Enterprise Management Associates is back again after a year of absence, this time on a monthly basis. We've really missed your dialog and comments, and hopefully we’ve been missed as well. As before, this column will focus on network management trends as they fit into the bigger IT management landscape - focusing from time to time on application performance, or SLM versus BSM, or new approaches to asset management, or trends like CMDB adoption as they may affect the NOC.
But as an opening column, I'd like to target an area that has begun to haunt me, as well as some of our IT clients: What ever happened to network management?

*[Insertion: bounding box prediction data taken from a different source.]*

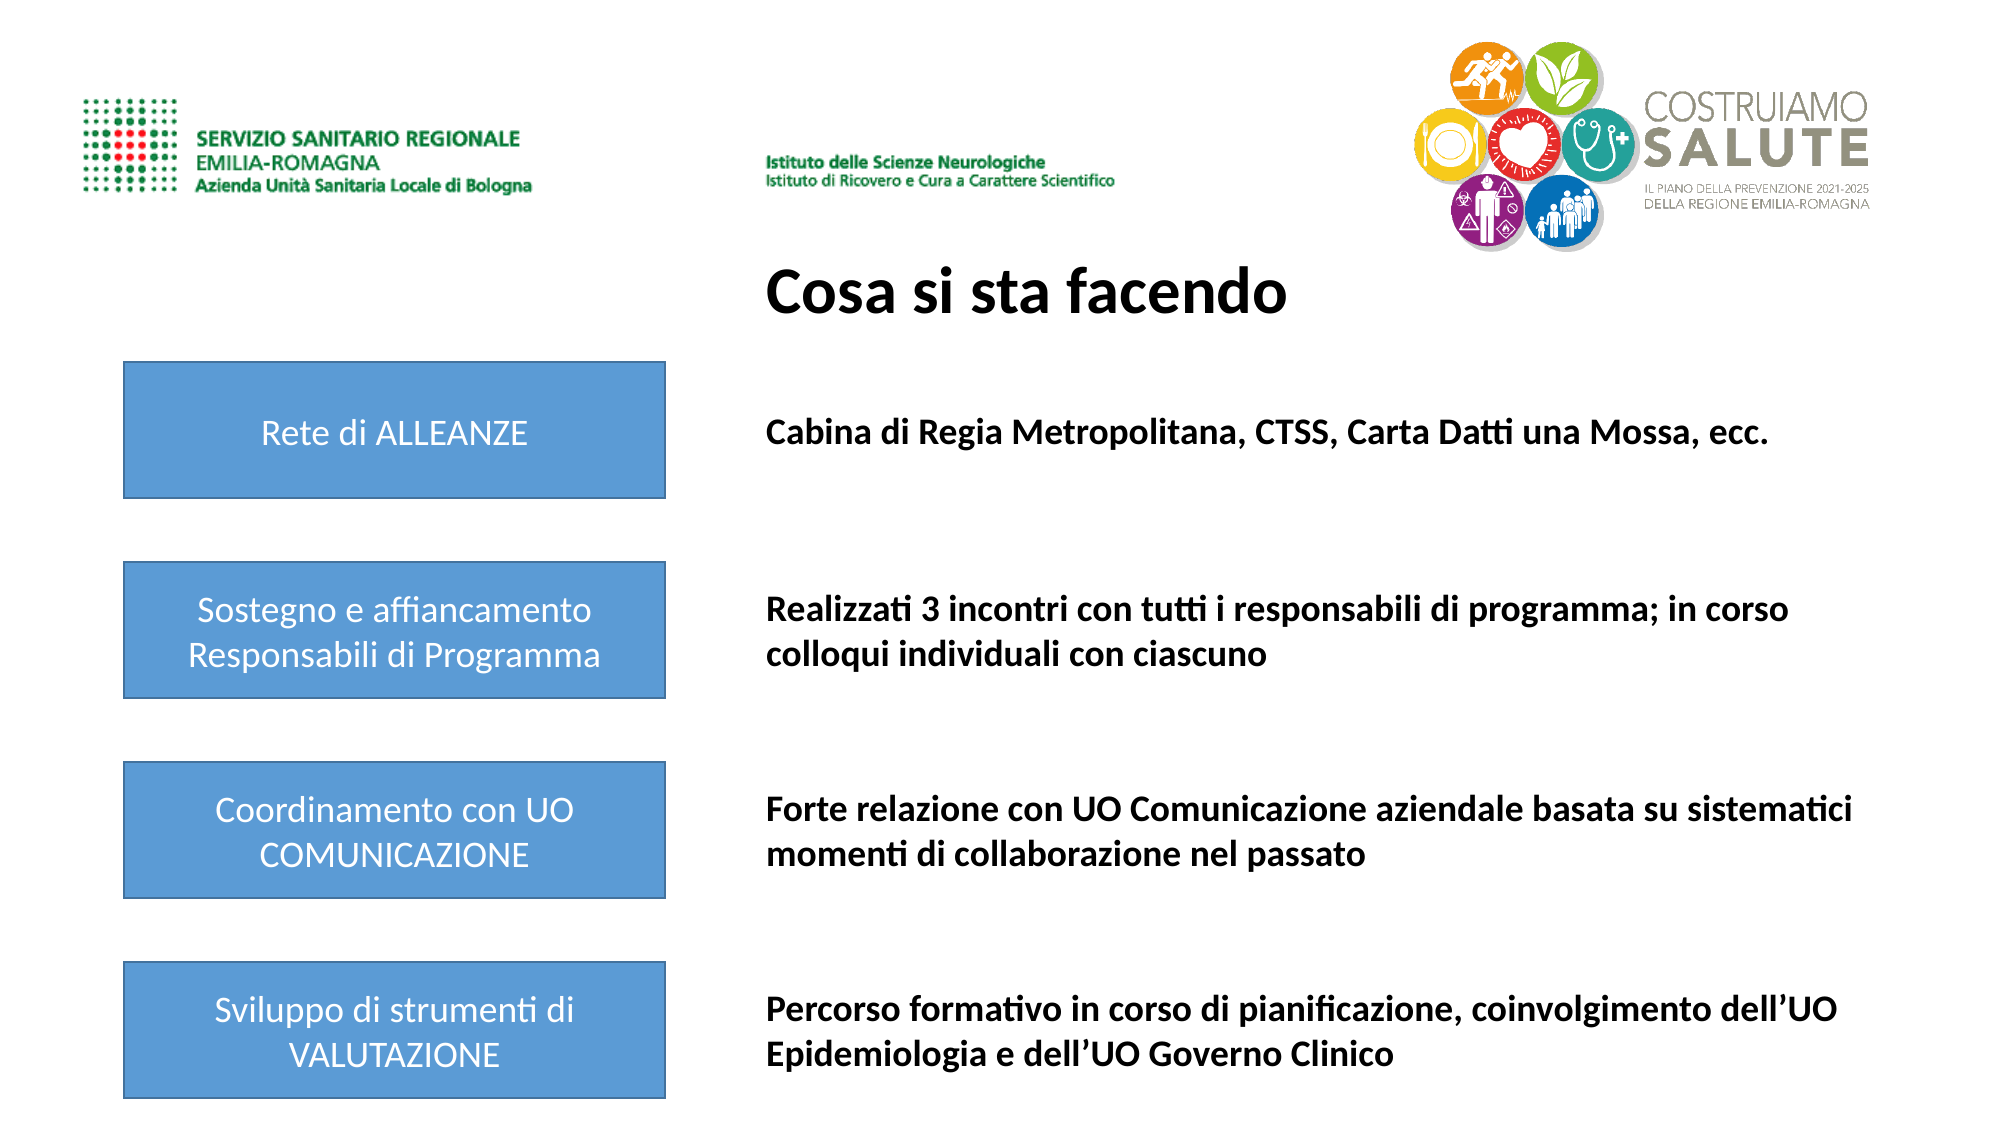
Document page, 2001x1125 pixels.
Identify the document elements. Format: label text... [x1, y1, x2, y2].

text_box Percorso formativo in corso di pianificazione, coinvolgimento dell’UO Epidemiologia e dell’UO Governo Clinico [751, 977, 1920, 1082]
picture [80, 95, 1119, 197]
text_box Cosa si sta facendo [751, 239, 1331, 335]
text_box Sviluppo di strumenti di VALUTAZIONE [123, 961, 666, 1099]
text_box Cabina di Regia Metropolitana, CTSS, Carta Datti una Mossa, ecc. [751, 399, 1861, 460]
text_box Rete di ALLEANZE [123, 361, 666, 499]
picture [1405, 22, 1882, 270]
text_box Sostegno e affiancamento Responsabili di Programma [123, 561, 666, 699]
text_box Coordinamento con UO COMUNICAZIONE [123, 761, 666, 899]
text_box Forte relazione con UO Comunicazione aziendale basata su sistematici momenti di collaborazione nel passato [751, 777, 1928, 882]
text_box Realizzati 3 incontri con tutti i responsabili di programma; in corso colloqui individuali con ciascuno [751, 577, 1913, 682]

This column idea was sparked by a query from an executive in operations working with EMA to try to figure out what a viable network management strategy should look like in 2008. This was not a naïve individual, but one who couldn’t sort out where to begin in planning to address network management in an environment so changed from what it had been even five years ago.
Let’s just start by looking at the obvious marketplace phenomena. Five years ago, when many of us thought of network management, we looked at companies like SMARTS, Micromuse, Aprisma (Spectrum) and Concord as good places to begin. While there were many other significant companies out there, these brands were very much at the center of what defined the network management marketplace, along of course with HP.

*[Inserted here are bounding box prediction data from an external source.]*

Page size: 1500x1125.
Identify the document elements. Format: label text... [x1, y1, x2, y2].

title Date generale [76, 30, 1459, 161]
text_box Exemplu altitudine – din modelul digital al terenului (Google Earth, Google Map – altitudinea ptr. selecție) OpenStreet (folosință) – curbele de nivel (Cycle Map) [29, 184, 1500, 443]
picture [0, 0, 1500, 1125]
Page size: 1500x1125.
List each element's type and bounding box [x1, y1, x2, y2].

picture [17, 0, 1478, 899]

But just in case you’ve been stranded in the Pacific for the last half decade, SMARTS was acquired by EMC late in 2004, CA acquired Aprisma and Concord (after Concord acquired Aprisma) in 2005, and Micromuse was acquired by IBM in 2005. Last year Quest acquired Magnum Technologies, a much smaller but still ‘core” brand in network management. This leaves other small players in the event management area such as Entuity, CITTIO and Monolith, as well as more mid-market and SMB offerings such as Solar Winds and Ipswitch. Yet for the most part these vendors are overshadowed by enterprise brands in which the role of network management has become, to be blunt, problematic. In many of these platforms, politics have gotten in the way of effective integration, leaving network management and its potentially transcendent technologies (analytics, discovery, etc.) in a virtual limbo between foundation and stepchild.